Unidirektionale Gateways
Für besonders kritische Umgebungen bieten unidirektionale Sicherheitsgateways (Datendipoden) die höchste Schutzebene. Diese Hardwaresysteme erlauben Datenfluss nur in eine Richtung, typischerweise von OT nach IT. Angriffe aus der IT können physisch nicht in das OT-Netzwerk eindringen.
[UNIQUE INSIGHT] Wir empfehlen deutschen Industrieunternehmen, ihre Konvergenzarchitektur nach dem Prinzip "IT darf OT sehen, OT darf IT nicht sehen" zu gestalten. Dieser asymmetrische Ansatz bietet maximale OT-Isolation bei beibehaltener Datennutzung für Industrie-4.0-Anwendungen.
Häufig gestellte Fragen
Kann ich IT-Sicherheitstools direkt in OT-Umgebungen einsetzen?

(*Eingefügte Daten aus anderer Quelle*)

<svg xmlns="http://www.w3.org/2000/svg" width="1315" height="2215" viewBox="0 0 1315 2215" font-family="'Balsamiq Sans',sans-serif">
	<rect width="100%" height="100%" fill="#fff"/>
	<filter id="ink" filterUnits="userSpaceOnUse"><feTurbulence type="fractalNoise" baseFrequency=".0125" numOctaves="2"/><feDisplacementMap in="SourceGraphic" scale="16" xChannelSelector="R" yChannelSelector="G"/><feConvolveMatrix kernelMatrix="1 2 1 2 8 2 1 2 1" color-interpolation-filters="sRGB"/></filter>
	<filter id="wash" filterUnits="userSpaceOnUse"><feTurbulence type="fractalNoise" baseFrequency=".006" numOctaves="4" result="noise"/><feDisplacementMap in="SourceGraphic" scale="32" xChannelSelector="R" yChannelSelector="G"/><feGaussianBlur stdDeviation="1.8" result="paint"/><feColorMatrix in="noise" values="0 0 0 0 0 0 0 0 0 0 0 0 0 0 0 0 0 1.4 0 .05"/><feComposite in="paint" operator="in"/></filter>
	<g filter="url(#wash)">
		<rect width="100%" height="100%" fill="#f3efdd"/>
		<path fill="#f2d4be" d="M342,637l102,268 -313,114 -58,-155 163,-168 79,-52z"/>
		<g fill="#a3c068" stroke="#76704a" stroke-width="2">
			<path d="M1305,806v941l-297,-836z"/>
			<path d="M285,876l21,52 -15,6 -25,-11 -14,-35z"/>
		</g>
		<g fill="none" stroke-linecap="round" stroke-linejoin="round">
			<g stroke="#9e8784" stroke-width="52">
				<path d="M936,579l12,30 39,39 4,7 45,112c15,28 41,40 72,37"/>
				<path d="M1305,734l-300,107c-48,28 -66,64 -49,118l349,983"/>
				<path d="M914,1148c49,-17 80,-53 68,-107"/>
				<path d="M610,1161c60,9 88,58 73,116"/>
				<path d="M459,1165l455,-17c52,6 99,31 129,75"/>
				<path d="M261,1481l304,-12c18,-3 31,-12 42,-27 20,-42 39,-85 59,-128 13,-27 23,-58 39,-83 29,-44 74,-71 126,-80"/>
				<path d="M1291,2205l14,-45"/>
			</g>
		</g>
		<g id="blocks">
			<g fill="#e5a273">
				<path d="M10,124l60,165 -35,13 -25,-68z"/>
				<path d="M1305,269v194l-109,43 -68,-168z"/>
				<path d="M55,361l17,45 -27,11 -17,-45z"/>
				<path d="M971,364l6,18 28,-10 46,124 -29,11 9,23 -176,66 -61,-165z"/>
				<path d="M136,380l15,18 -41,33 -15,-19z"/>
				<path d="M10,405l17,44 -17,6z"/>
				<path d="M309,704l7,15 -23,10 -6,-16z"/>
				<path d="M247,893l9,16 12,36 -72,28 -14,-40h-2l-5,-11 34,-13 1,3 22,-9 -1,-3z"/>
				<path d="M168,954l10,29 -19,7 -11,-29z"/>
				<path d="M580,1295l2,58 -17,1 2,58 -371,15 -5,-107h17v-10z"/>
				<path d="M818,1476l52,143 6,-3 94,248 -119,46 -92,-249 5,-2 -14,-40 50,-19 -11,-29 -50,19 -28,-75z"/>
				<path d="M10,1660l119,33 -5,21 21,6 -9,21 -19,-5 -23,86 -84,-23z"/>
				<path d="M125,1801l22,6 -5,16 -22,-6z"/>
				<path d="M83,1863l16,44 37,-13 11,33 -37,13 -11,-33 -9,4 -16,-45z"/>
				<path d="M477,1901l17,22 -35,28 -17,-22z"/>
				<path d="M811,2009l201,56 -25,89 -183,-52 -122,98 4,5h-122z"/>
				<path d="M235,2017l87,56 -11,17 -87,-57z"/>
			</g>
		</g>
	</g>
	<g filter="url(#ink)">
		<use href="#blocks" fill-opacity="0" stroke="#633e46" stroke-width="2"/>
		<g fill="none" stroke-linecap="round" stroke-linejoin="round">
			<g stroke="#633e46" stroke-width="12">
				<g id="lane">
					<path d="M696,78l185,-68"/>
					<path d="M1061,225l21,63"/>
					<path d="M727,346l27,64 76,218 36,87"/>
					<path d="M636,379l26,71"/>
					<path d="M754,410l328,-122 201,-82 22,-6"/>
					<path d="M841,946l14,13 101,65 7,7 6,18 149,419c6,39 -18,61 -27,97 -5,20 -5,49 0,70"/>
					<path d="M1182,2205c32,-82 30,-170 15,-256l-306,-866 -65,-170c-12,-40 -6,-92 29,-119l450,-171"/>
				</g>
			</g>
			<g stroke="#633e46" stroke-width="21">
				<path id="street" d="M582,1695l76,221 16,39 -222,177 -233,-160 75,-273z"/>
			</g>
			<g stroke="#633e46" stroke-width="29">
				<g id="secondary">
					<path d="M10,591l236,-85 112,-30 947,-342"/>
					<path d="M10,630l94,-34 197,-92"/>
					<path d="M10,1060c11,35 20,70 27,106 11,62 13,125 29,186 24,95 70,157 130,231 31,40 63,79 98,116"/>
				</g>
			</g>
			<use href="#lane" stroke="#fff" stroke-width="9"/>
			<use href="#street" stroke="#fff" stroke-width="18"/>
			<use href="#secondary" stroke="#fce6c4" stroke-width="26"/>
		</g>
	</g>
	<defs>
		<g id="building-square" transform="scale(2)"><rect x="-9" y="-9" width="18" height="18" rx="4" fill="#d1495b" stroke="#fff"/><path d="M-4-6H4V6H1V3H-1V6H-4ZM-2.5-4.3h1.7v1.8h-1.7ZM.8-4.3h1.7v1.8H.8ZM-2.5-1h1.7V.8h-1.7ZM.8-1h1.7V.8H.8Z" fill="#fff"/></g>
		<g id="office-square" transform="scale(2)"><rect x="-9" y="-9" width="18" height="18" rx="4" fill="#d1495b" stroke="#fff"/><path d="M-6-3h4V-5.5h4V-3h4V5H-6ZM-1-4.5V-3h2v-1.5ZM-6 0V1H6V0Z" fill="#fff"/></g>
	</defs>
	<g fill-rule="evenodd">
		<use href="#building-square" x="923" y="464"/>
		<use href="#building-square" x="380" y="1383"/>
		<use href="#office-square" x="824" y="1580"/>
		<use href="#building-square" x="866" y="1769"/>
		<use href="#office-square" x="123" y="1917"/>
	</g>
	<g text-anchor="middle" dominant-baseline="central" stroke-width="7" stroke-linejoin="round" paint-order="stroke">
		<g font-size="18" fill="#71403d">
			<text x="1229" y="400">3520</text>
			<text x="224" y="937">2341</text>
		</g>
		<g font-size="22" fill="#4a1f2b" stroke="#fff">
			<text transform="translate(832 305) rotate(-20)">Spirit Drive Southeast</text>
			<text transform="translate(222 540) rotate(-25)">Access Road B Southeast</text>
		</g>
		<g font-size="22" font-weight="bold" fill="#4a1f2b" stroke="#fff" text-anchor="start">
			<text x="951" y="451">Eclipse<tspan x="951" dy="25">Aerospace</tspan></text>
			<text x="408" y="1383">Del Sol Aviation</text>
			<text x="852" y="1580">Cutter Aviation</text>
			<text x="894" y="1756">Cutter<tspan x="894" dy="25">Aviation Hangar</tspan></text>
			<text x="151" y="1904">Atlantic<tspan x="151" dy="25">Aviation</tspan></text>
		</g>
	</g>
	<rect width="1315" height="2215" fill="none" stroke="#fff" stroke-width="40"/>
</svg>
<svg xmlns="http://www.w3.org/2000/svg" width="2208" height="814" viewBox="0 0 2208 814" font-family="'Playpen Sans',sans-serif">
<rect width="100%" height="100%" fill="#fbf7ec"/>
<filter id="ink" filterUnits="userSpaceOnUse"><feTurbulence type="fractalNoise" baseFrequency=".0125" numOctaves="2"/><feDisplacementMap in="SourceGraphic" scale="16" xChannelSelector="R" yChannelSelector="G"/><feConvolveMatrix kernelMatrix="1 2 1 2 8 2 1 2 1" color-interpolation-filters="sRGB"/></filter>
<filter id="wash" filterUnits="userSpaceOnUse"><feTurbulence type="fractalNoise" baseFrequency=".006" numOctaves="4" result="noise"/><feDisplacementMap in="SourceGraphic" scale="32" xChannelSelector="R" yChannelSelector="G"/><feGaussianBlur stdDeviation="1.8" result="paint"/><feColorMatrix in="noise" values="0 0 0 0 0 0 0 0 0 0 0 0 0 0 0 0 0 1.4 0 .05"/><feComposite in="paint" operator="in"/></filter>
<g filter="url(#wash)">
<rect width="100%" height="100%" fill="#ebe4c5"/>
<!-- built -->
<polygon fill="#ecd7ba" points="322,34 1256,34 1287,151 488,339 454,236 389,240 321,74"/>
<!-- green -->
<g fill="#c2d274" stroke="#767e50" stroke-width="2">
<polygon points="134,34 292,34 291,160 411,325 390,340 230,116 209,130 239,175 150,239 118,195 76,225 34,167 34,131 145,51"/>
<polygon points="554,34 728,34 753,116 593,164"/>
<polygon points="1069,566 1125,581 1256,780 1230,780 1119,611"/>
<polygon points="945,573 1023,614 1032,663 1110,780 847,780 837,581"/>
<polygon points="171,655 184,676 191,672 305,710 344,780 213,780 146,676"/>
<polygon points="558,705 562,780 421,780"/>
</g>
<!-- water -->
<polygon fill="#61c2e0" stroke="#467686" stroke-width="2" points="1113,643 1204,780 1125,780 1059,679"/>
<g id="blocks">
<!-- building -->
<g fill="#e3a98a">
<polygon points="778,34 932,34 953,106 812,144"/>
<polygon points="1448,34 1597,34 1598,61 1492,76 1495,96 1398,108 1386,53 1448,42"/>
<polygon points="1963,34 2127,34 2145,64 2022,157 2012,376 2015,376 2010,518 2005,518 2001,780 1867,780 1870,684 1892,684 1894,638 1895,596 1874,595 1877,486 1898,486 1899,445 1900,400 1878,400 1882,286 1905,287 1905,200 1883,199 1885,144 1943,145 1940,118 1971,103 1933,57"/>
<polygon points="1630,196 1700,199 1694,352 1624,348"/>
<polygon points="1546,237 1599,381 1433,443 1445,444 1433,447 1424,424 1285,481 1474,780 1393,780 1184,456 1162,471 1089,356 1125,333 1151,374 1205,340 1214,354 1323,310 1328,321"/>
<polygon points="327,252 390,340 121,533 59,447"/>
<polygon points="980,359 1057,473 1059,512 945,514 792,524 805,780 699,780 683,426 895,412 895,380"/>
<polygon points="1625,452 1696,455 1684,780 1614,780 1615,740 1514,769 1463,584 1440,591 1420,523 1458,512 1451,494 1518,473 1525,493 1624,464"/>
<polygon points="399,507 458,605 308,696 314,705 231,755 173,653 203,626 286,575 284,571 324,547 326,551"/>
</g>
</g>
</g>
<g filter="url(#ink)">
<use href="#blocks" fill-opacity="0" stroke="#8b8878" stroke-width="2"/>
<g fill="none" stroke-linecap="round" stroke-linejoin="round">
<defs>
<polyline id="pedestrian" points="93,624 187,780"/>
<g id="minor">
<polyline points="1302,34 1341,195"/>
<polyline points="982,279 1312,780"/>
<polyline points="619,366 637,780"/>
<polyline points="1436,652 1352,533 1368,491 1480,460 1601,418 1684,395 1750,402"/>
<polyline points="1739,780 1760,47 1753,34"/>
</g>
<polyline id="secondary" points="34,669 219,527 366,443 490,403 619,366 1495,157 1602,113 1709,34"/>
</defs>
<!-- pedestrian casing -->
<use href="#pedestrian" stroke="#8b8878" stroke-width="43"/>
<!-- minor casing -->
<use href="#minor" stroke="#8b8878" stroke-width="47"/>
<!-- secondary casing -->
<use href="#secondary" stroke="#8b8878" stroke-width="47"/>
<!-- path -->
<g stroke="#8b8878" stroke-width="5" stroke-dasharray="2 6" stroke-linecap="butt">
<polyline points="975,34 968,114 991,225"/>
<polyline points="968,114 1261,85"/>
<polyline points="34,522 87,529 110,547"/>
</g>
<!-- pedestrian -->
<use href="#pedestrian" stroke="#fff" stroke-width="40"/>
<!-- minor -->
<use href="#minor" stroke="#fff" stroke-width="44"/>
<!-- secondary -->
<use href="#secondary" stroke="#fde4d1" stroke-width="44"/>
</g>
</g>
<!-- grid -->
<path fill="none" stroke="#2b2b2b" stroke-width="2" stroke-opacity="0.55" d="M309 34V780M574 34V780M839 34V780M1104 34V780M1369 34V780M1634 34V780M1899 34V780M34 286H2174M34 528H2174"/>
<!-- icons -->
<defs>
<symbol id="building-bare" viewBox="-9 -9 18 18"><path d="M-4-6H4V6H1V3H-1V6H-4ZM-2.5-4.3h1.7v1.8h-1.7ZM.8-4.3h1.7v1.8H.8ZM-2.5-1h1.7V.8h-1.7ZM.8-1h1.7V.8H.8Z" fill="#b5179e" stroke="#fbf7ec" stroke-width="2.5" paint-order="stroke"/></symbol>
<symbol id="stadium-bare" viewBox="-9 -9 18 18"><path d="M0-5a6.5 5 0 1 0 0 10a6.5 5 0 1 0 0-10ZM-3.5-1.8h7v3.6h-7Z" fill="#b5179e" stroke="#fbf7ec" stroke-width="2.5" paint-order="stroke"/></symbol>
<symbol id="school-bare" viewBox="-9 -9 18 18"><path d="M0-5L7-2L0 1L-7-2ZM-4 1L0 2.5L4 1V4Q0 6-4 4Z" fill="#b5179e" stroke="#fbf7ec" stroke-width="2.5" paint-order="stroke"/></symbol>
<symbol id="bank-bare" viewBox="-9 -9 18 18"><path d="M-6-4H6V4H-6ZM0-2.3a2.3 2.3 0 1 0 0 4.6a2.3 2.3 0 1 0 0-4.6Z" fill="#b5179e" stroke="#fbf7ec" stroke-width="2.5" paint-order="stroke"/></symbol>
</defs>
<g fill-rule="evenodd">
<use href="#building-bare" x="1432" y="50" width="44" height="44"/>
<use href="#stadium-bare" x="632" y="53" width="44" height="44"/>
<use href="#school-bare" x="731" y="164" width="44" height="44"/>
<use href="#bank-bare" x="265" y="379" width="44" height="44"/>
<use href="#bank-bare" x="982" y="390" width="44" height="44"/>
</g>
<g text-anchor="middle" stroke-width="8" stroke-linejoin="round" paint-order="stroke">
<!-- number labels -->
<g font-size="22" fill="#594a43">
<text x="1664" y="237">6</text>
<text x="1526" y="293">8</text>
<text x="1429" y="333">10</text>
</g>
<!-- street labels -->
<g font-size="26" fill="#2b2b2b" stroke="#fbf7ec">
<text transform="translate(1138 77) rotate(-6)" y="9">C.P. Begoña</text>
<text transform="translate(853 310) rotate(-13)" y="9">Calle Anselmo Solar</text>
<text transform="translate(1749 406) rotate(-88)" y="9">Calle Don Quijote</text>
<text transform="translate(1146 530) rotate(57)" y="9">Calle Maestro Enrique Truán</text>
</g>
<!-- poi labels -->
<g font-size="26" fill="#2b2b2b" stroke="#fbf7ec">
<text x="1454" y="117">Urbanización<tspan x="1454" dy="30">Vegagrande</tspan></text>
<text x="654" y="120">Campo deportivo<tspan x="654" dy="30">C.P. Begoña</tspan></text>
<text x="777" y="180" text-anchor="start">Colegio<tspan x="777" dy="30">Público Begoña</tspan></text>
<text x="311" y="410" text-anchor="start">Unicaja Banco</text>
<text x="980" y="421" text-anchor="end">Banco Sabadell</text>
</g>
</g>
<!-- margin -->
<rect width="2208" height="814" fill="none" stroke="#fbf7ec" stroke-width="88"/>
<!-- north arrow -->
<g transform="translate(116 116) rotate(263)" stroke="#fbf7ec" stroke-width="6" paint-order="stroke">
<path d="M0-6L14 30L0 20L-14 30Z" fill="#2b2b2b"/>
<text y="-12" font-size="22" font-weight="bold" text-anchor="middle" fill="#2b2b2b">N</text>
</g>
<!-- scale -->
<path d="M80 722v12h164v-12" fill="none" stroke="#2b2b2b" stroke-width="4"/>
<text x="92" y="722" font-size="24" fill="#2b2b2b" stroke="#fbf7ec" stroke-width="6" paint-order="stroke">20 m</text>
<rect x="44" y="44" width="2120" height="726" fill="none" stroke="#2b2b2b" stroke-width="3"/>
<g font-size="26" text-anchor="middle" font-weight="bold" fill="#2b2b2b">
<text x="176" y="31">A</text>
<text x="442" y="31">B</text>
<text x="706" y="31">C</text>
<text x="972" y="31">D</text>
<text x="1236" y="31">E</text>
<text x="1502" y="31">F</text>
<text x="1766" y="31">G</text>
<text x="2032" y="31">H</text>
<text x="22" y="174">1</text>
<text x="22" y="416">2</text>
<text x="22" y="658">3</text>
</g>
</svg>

Nur mit großer Vorsicht. Viele IT-Sicherheitstools wie Vulnerability-Scanner können ältere OT-Geräte zum Absturz bringen. Passive Überwachungstools sind sicherer. Setzen Sie auf OT-spezifische Lösungen wie Dragos, Claroty oder Nozomi, die für industrielle Protokolle und empfindliche Geräte ausgelegt sind.
Wer ist für OT-Sicherheit verantwortlich - IT oder Produktion?
Beide. OT-Sicherheit erfordert eine gemeinsame Verantwortung mit klaren Rollen. IT bringt Sicherheits-Know-how, OT bringt Prozess-Know-how. Erfolgreiche Programme haben einen dedizierten OT-Sicherheitsverantwortlichen, der zwischen beiden Welten vermittelt.
Wie lange dauert eine IT/OT-Konvergenz sicher umzusetzen?
Ein sicheres Konvergenzprojekt dauert typischerweise 18-36 Monate für mittelgroße Industrieunternehmen. Beginnen Sie mit der Governance-Struktur und gemeinsamer Asset-Inventarisierung. Netzwerkarchitektur und Überwachung folgen danach. Überstürzte Konvergenz schafft Sicherheitslücken.
Fazit: Konvergenz als Chance und Herausforderung
IT/OT-Konvergenz ist unvermeidlich. Industrie 4.0, Cloud-Anbindung und Remote-Monitoring setzen Konnektivität zwischen IT und OT voraus. Die Frage ist nicht ob, sondern wie sicher diese Konvergenz gestaltet wird.
Erfolgreiche Konvergenz erfordert technisches Verständnis beider Welten, eine gemeinsame Governance-Struktur und eine Architektur, die OT-Verfügbarkeit an erste Stelle setzt. Deutsche Industrieunternehmen, die diesen Weg früh gehen, schaffen Wettbewerbsvorteile durch sichere Digitalisierung.